Torture the Artist: Is it possible to be truly creative while pursuing commercial ambitions?
Stimming: Oh well, this matter can be discussed (and every artist needs to) for hours and hours. I personally found quite a good way of positioning me somewhere on the creative-side without being too far away from the middle. As I want to do this for the rest of my life, its important to be very true to my inner attitude which likes art more than commerce.
Torture the Artist: Altogether you have released five albums since 2009 with your latest album ‘Exodus’ being a cooperation with pianist Lambert. Was this cooperation a first impression what people shall expect from you musically in the future, e.g. more cross-over approaches?
Stimming: There’s definitely a plan to morph my music out of the strict dance genre one day, yes.
Maybe it’s the body that helps the dancer to forget the physical situation.
Torture the Artist: Is your music a reprocessing of everyday occurrences and experiences in your life or rather a way to shut yourself from the outer world?
Stimming: It’s both. While making it I search for a momentum that moves heavily, both my body and soul. Maybe it’s the body that helps the dancer to forget the physical situation but the soul reproduces feelings already felt. But I don’t know. <smiles>
Torture the Artist: Which one of the musical experiences you have gained by working with different artists or musicians over the past years has come closest to stretching you to the limit and how did you overcome it?

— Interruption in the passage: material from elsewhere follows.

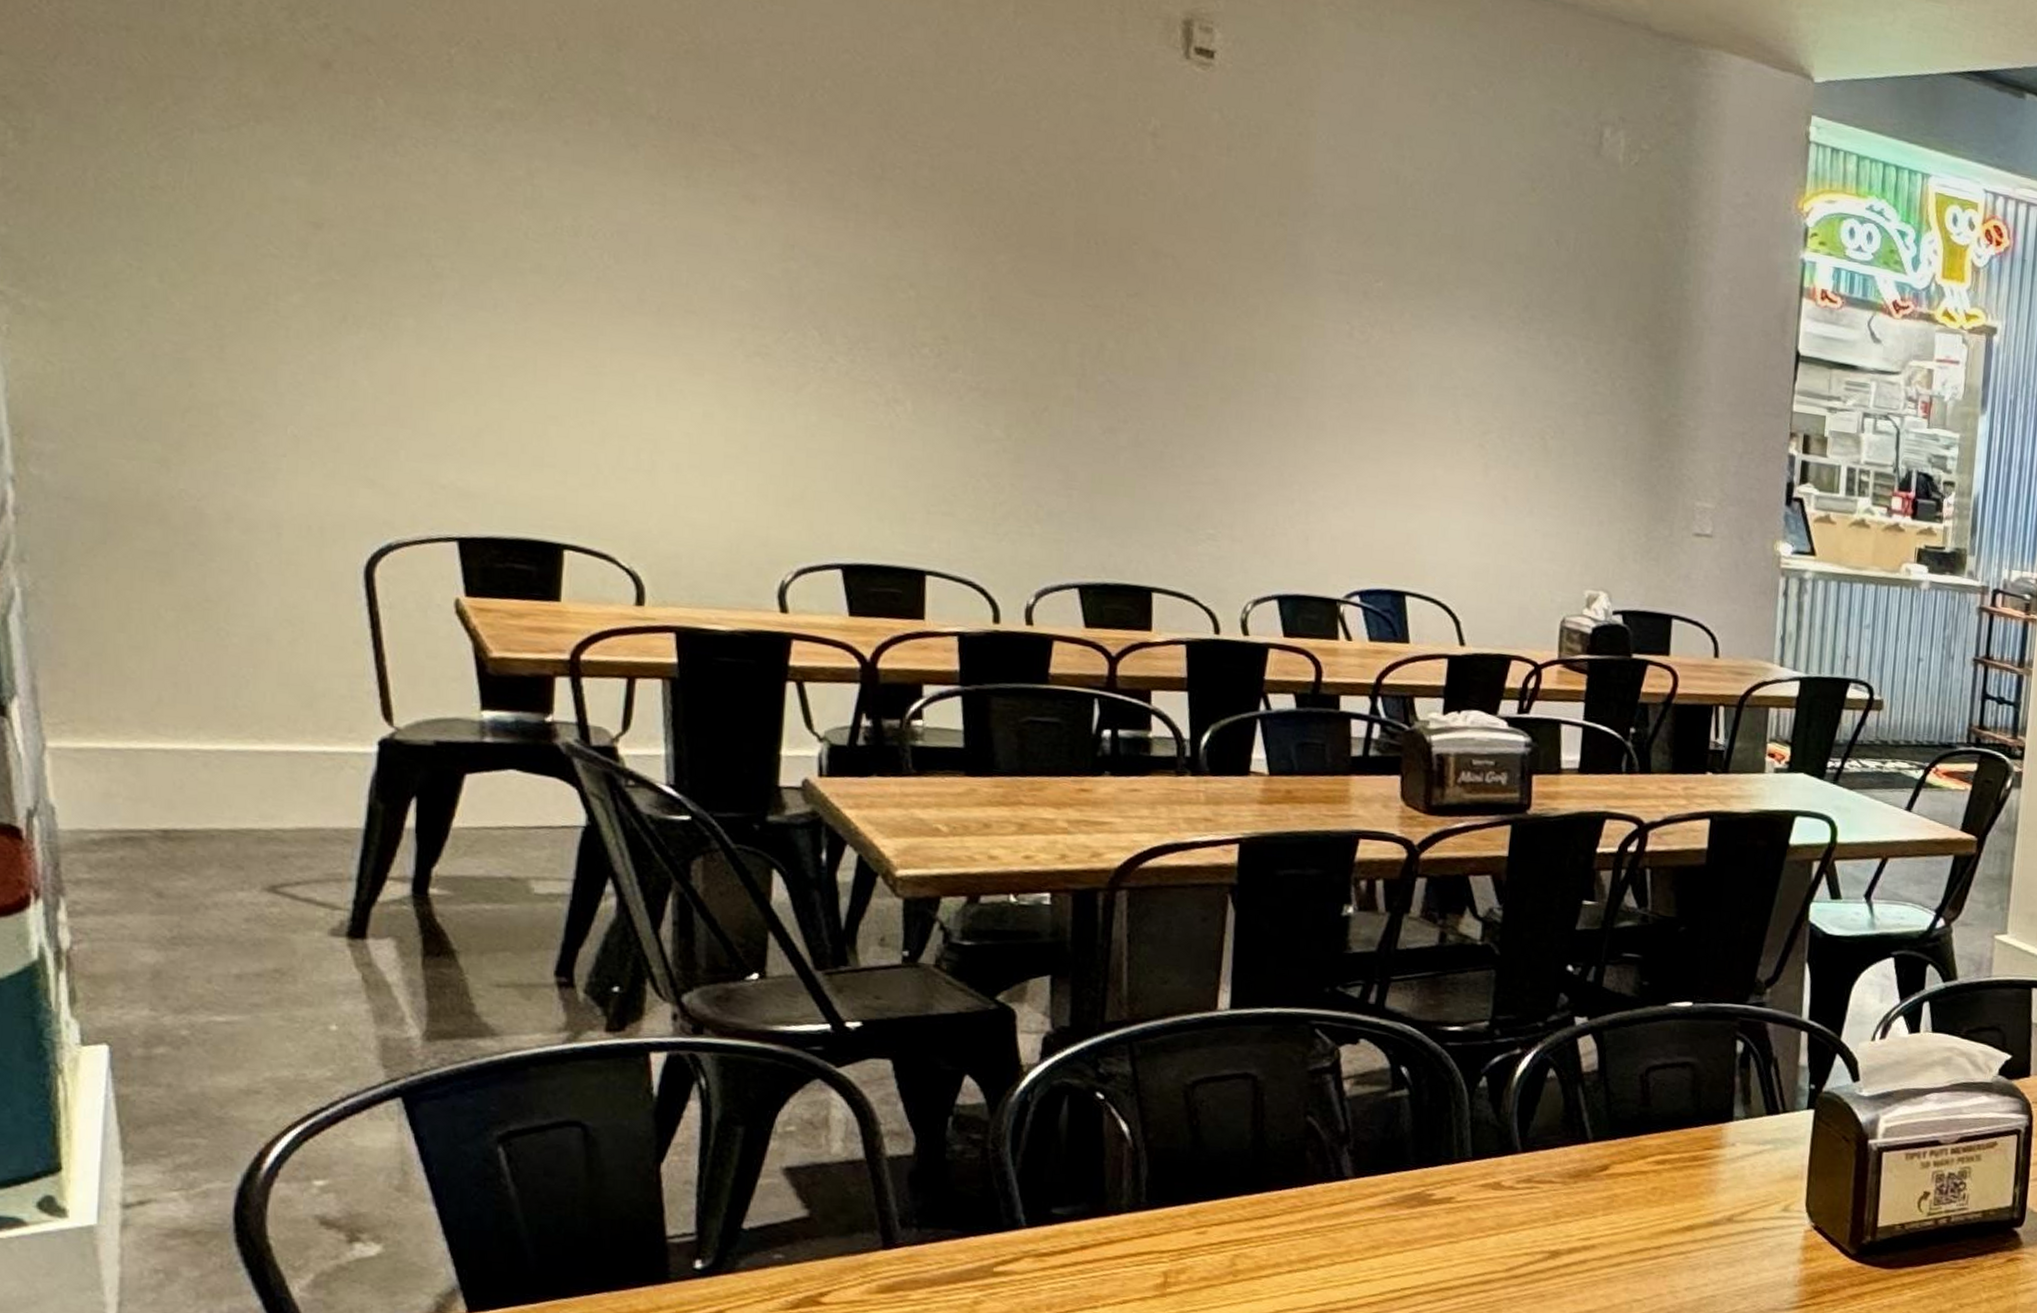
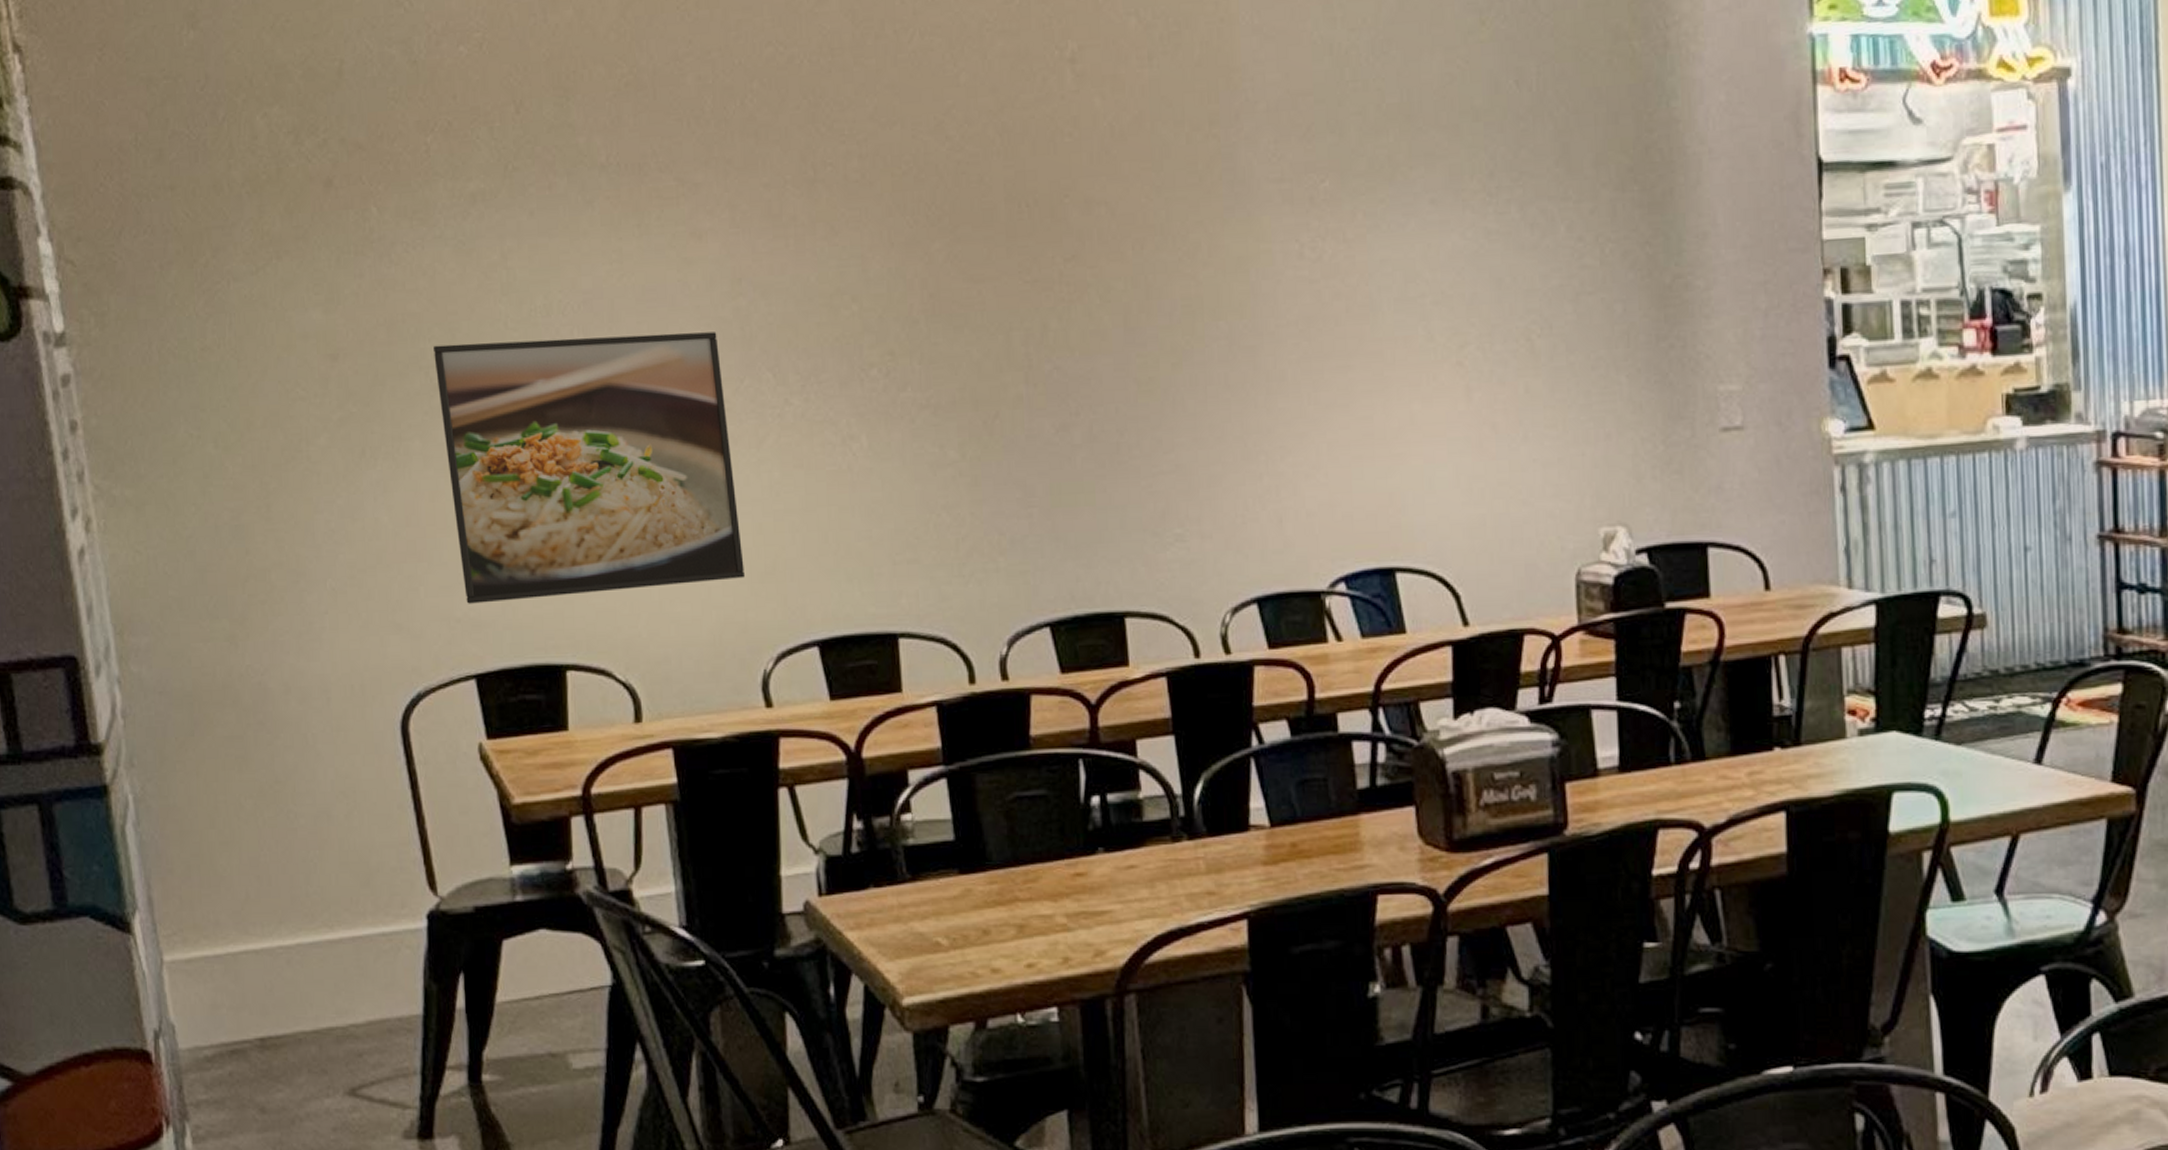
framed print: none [437,237,771,500] -> present [432,332,745,604]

Stimming: I was doing a couple of shows on 4D sound with different artists and there was always a strong feeling of being in an area where nobody was before (which is in fact very true). Having a tool that works totally different than anything else before but still finding a way to make music on it was very challenging.
Torture the Artist: Which artistic frontiers would you like to cross with your music?
Stimming: Hm, maybe I just wanna help pushing the boundaries and stretch the limits for the dance formula.
Torture the Artist: What’s an artist you would love to collaborate with, and why?
Stimming: Working with Erykah Badu would be the greatest thing for me, as her voice and appearance is absolutely overwhelming for me.
Torture the Artist: If you could be an artist in any time period in history, when would it be, and why?
Stimming: I’m very happy with the times right now, maybe plus twenty years as I would love to have a touchscreen with a physical feedback that satisfies the finger tips.